Information given:
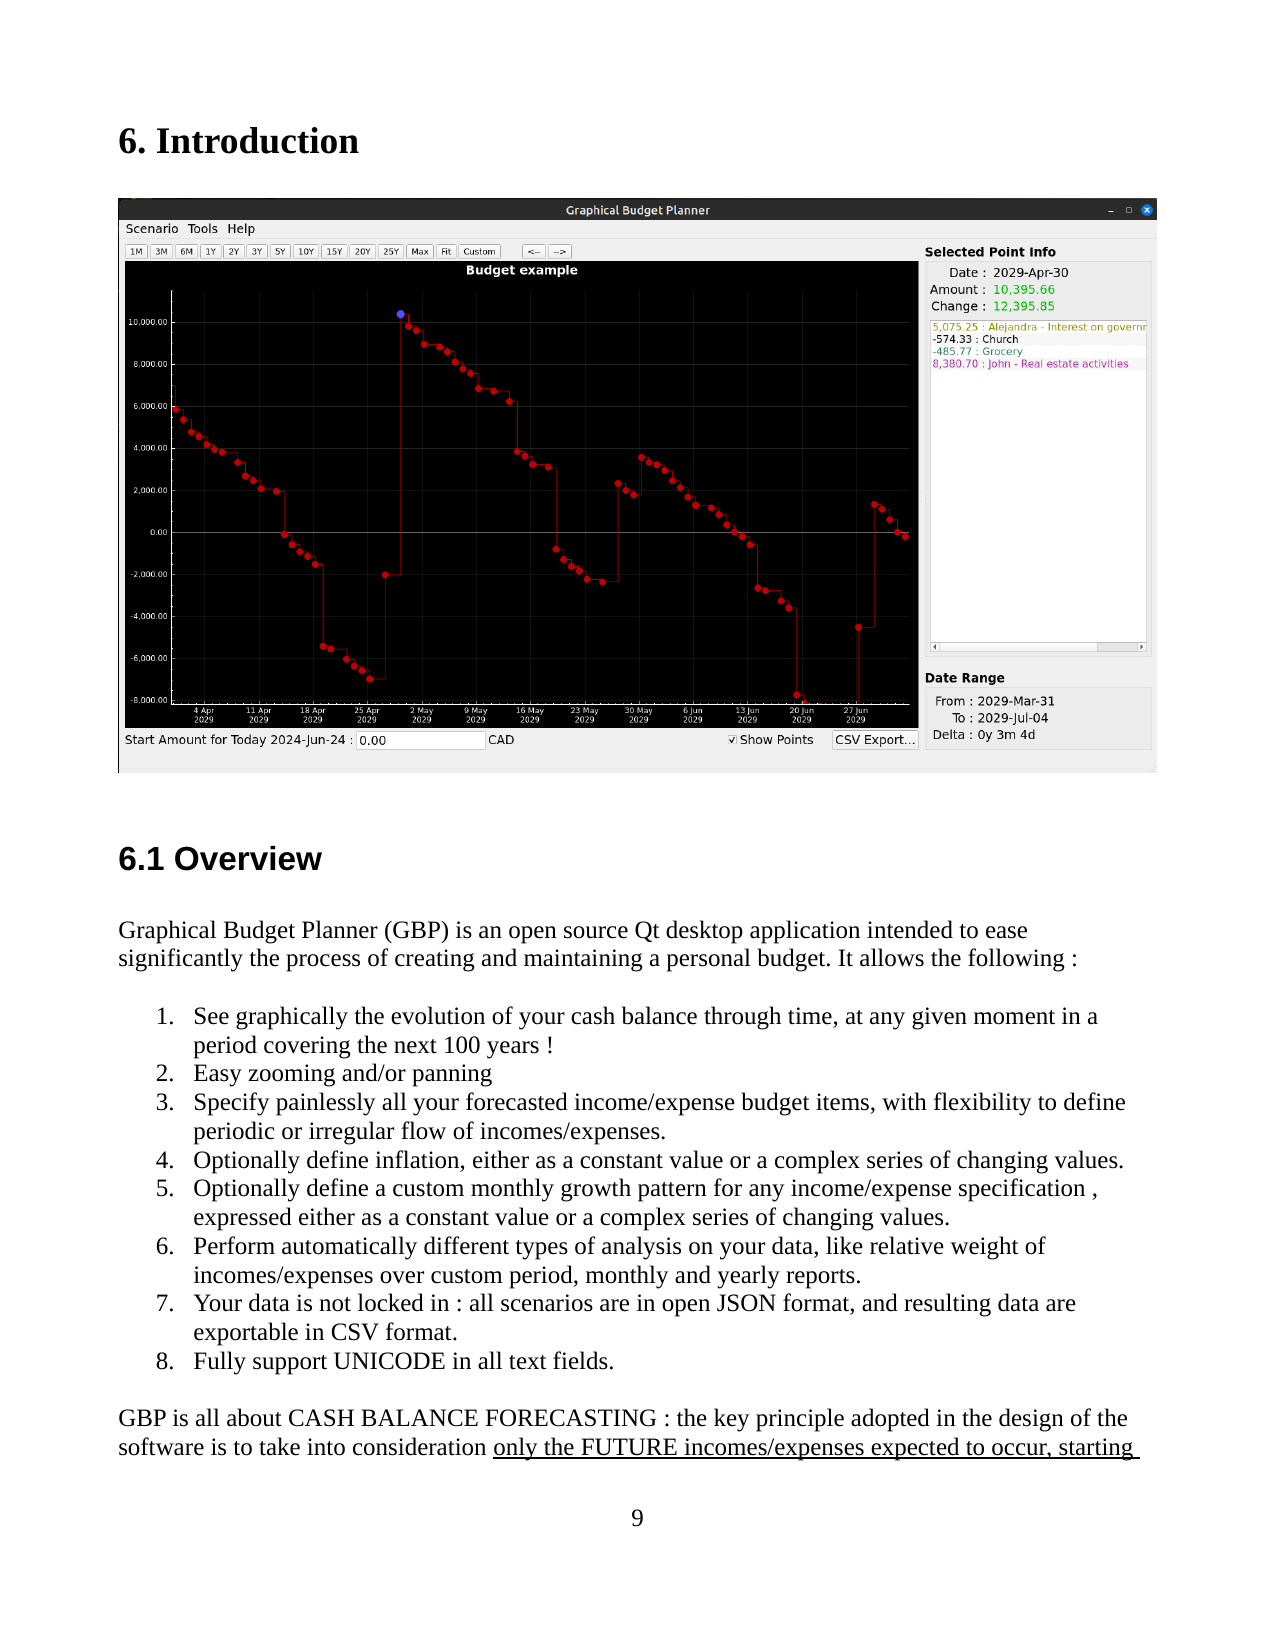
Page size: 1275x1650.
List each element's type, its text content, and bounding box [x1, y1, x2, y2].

list See graphically the evolution of your cash balance through time, at any given moment in a period covering the next 100 years ! [156, 1001, 1157, 1058]
text GBP is all about CASH BALANCE FORECASTING : the key principle adopted in the design of the software is to take into consideration only the FUTURE incomes/expenses expected to occur, starting [118, 1403, 1157, 1461]
list Perform automatically different types of analysis on your data, like relative weight of incomes/expenses over custom period, monthly and yearly reports. [156, 1231, 1157, 1288]
list Fully support UNICODE in all text fields. [156, 1346, 1157, 1375]
subtitle Overview [118, 839, 1157, 877]
list Your data is not locked in : all scenarios are in open JSON format, and resulting data are exportable in CSV format. [156, 1288, 1157, 1346]
list Specify painlessly all your forecasted income/expense budget items, with flexibility to define periodic or irregular flow of incomes/expenses. [156, 1087, 1157, 1145]
list Easy zooming and/or panning [156, 1058, 1157, 1087]
list Optionally define a custom monthly growth pattern for any income/expense specification , expressed either as a constant value or a complex series of changing values. [156, 1173, 1157, 1231]
picture [118, 198, 1157, 773]
subtitle Introduction [118, 118, 1157, 161]
text Graphical Budget Planner (GBP) is an open source Qt desktop application intended to ease significantly the process of creating and maintaining a personal budget. It allows the following : [118, 915, 1157, 972]
list Optionally define inflation, either as a constant value or a complex series of changing values. [156, 1145, 1157, 1173]
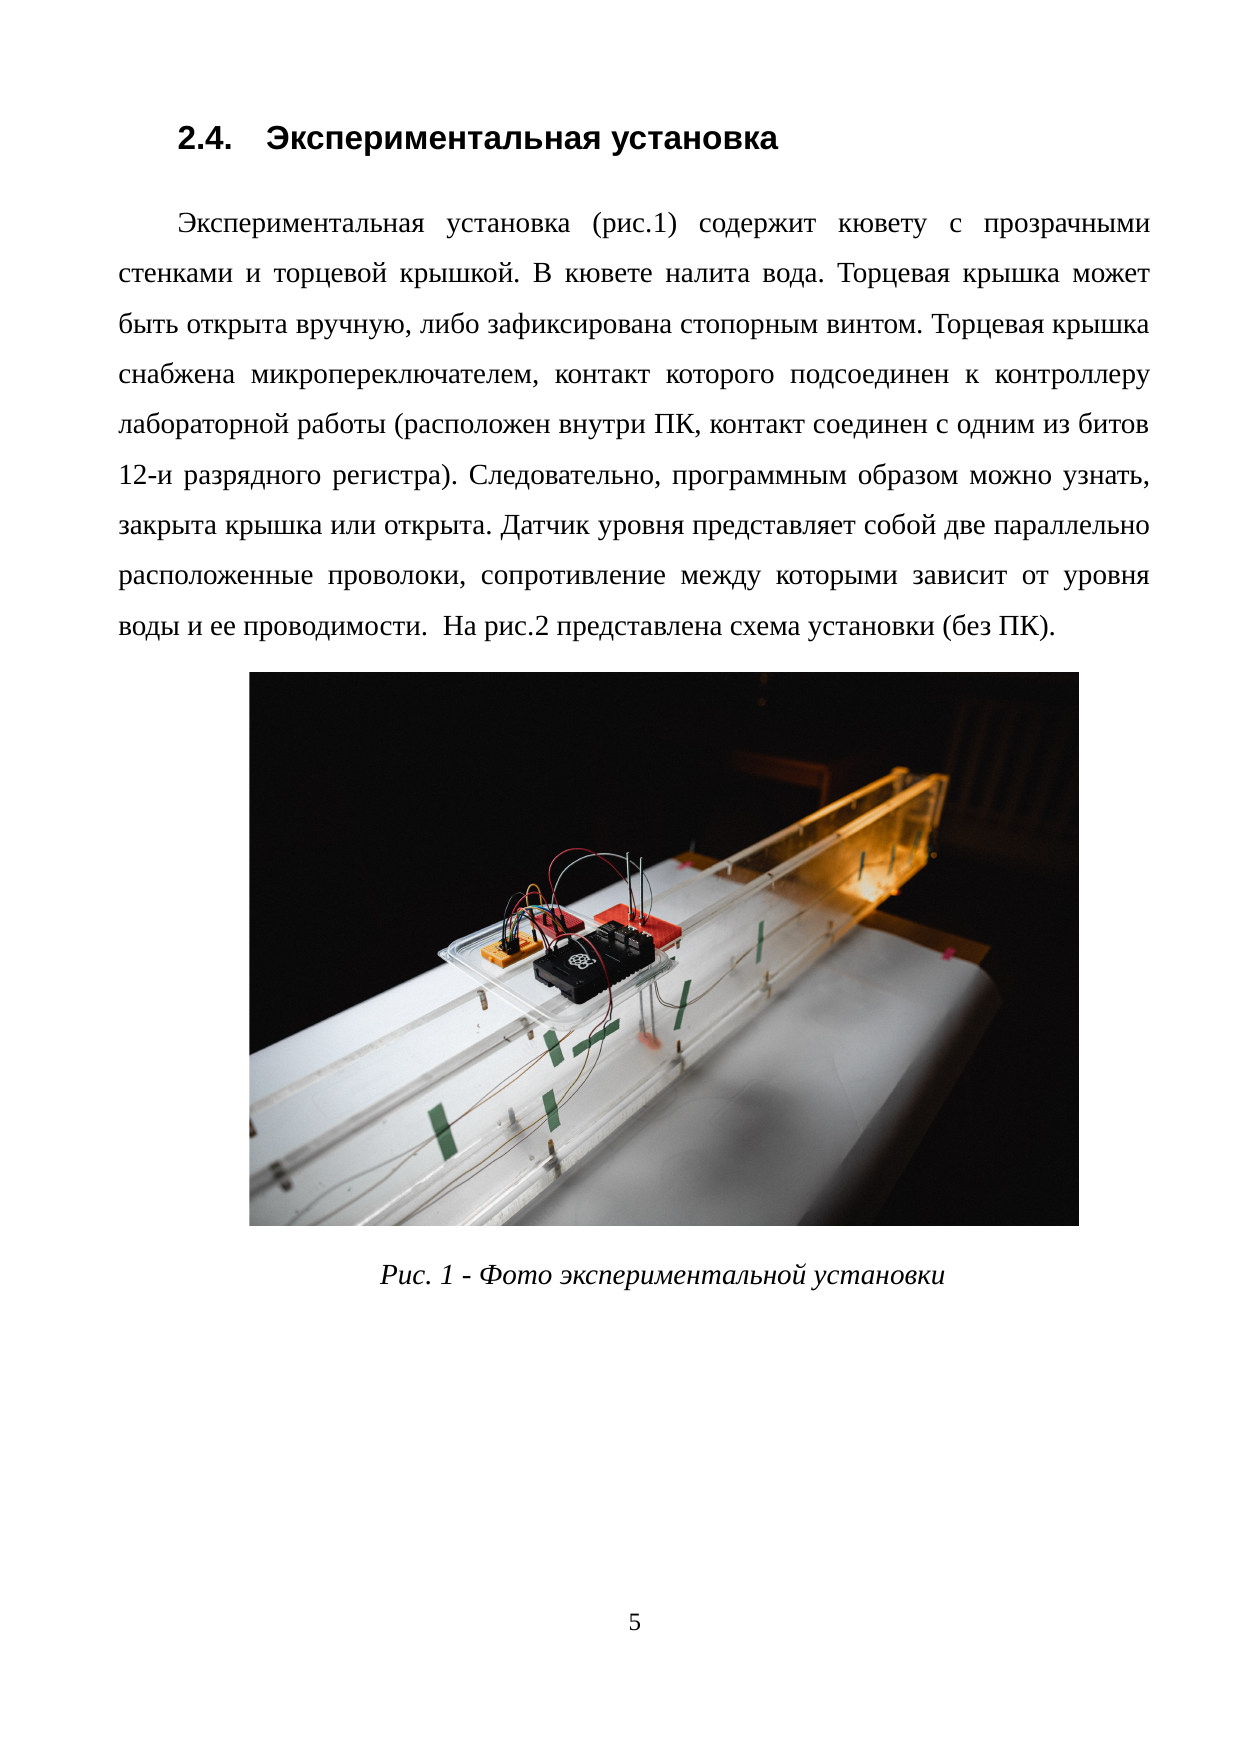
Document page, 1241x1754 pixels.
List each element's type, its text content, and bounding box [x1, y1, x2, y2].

text Рис. 1 - Фото экспериментальной установки [118, 1257, 1151, 1291]
text Экспериментальная установка (рис.1) содержит кювету с прозрачными стенками и торцевой крышкой. В кювете налита вода. Торцевая крышка может быть открыта вручную, либо зафиксирована стопорным винтом. Торцевая крышка снабжена микропереключателем, контакт которого подсоединен к контроллеру лабораторной работы (расположен внутри ПК, контакт соединен с одним из битов 12-и разрядного регистра). Следовательно, программным образом можно узнать, закрыта крышка или открыта. Датчик уровня представляет собой две параллельно расположенные проволоки, сопротивление между которыми зависит от уровня воды и ее проводимости. На рис.2 представлена схема установки (без ПК). [118, 205, 1151, 641]
subtitle Экспериментальная установка [118, 118, 1151, 157]
picture [249, 672, 1079, 1226]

The exercise:
Collect every line above that contains the string "subtitle", matching case exactly.

Complete output:
subtitle Overview [118, 839, 1157, 877]
subtitle Introduction [118, 118, 1157, 161]
subtitle Экспериментальная установка [118, 118, 1151, 157]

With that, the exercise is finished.